Let’s define a new torch module that implements the LoRA logic.
lora_nn_linear <- nn_module(
initialize = function(linear, r = 16, alpha = 1) {
self$linear <- linear
# parameters from the original linear module are 'freezed', so they are not
# tracked by autograd. They are considered just constants.
purrr::walk(self$linear$parameters, \(x) x$requires_grad_(FALSE))
# the low rank parameters that will be trained
self$A <- nn_parameter(torch_randn(linear$in_features, r))
self$B <- nn_parameter(torch_zeros(r, linear$out_feature))
# the scaling constant
self$scaling <- alpha / r
},
forward = function(x) {
# the modified forward, that just adds the result from the base model
# and ABx.
self$linear(x) + torch_matmul(x, torch_matmul(self$A, self$B)*self$scaling)
}
)
Now let’s initialize the LoRA model. we will use \(r = 1\), which means A and B are just vectors. The base model has 1001×1000 trainable parameters. The LoRA model we want to fine-tune is (1001 + 1000), which is 1/500th of the default model parameters.
lora <- lora_nn_linear(model, r = 1)
Now let’s train the lora model on the new distribution.
train(lora, X2, Y2)
#> ( 10 ) Loss: 798.6073
#> ( 20 ) Loss: 485.8804
#> ( 30 ) Loss: 257.3518
#> ( 40 ) Loss: 118.4895
#> ( 50 ) Loss: 46.34769
#> ( 60 ) Loss: 14.46207
#> ( 70 ) Loss: 3.185689
#> ( 80 ) Loss: 0.4264134
#> ( 90 ) Loss: 0.02732975
#> ( 100 ) Loss: 0.001300132
If we look \(\Delta\Theta\) You can see a matrix full of ones, which is the exact transformation we applied to the weights.
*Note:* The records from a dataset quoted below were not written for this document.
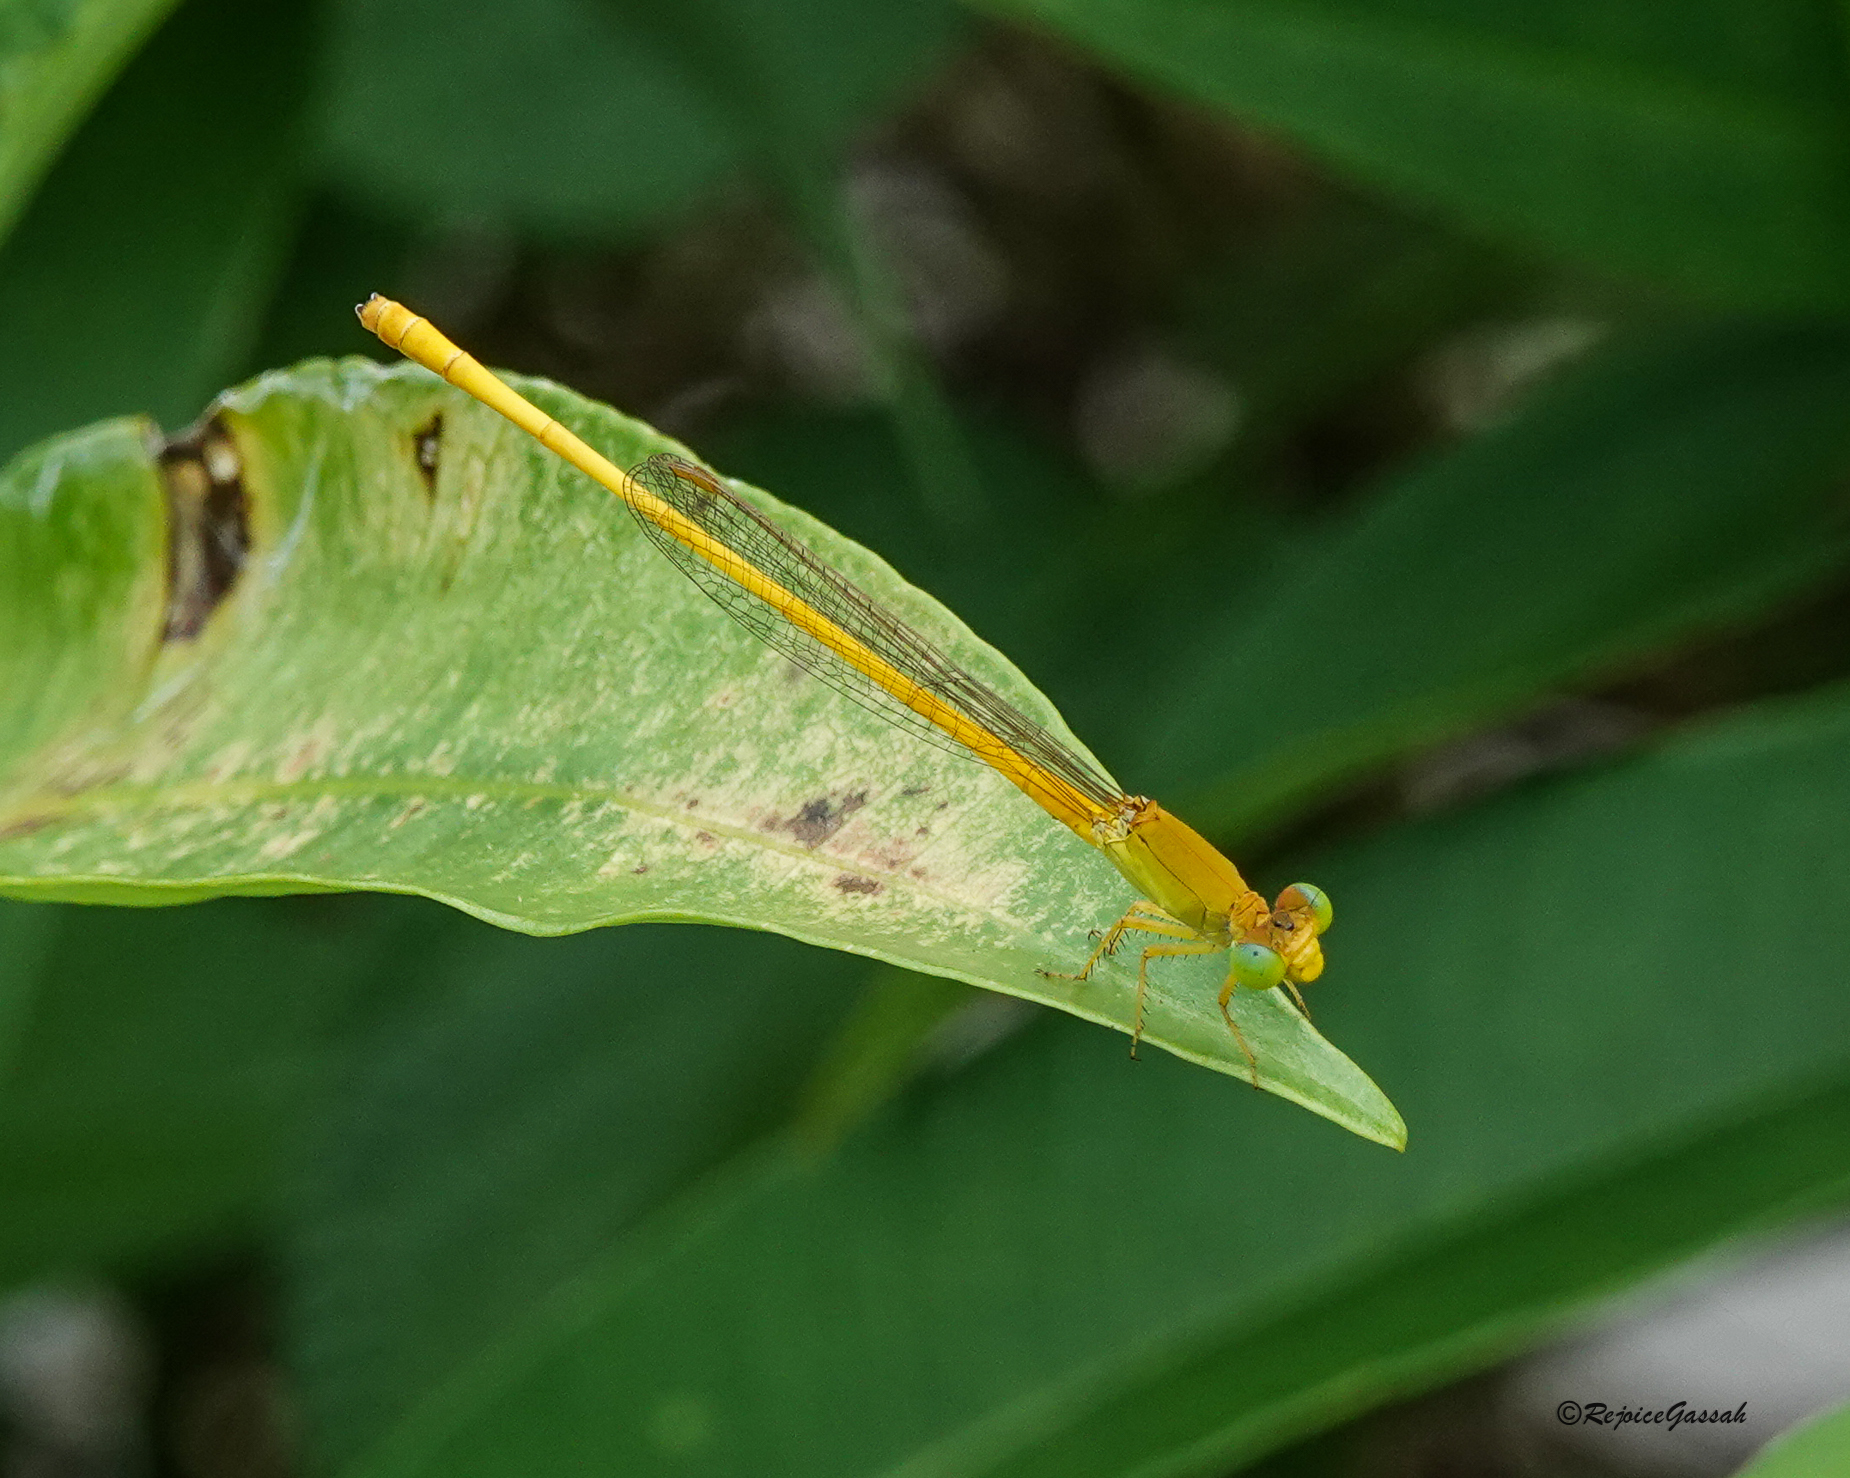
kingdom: Animalia
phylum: Arthropoda
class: Insecta
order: Odonata
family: Coenagrionidae
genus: Ceriagrion
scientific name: Ceriagrion coromandelianum
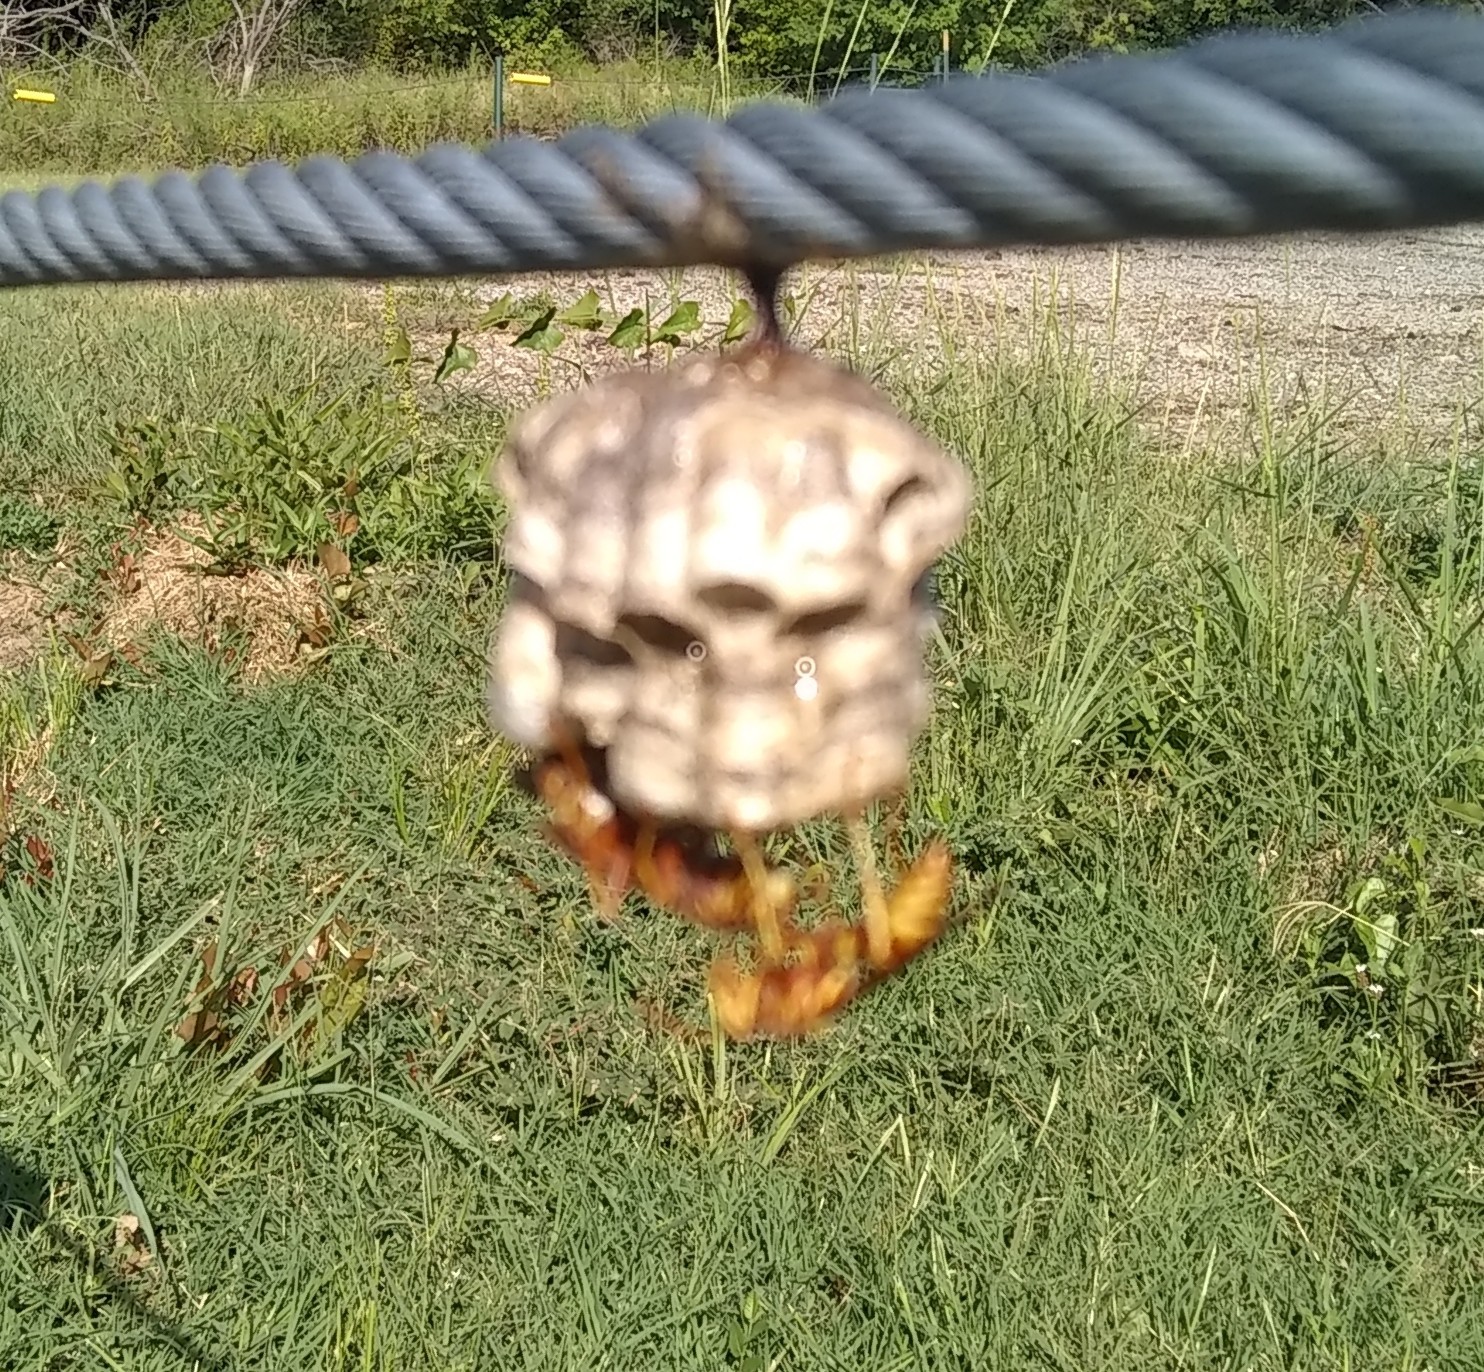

delta_theta <- torch_matmul(lora$A, lora$B)*lora$scaling
delta_theta(1:5, 1:5)
#> torch_tensor
#> 1.0002 1.0001 1.0001 1.0001 1.0001
#> 1.0011 1.0010 1.0011 1.0011 1.0011
#> 0.9999 0.9999 0.9999 0.9999 0.9999
#> 1.0015 1.0014 1.0014 1.0014 1.0014
#> 1.0008 1.0008 1.0008 1.0008 1.0008
#> ( CPUFloatType{5,5} )( grad_fn = <SliceBackward0> )
To avoid additional inference delays caused by separate delta calculations, the original model can be modified by adding the estimated deltas to the corresponding parameters. we are add_
How to modify weights on the spot.
with_no_grad({
model$weight$add_(delta_theta$t())
})
Now, if we apply the base model to data from the new distribution, we get good performance, so we can say that the model is suitable for the new task.
nnf_mse_loss(model(X2), y2)
#> torch_tensor
#> 0.00130013
#> ( CPUFloatType{} )
conclusion
Now that you know how LoRA works in this simple example, you can think about how it could work on large, pretrained models.
It turns out that most Transformers models have cleverly constructed these matrix multiplications, and applying LoRA only to these layers can achieve good performance while significantly reducing the fine-tuning cost. You can see the experiment in the LoRA paper.
Of course, the idea of ​​LoRA is too simple to apply only to linear layers. You can apply this to convolutions, embedding layers, and indeed other layers.
Image from the LoRA paper by Hu et al.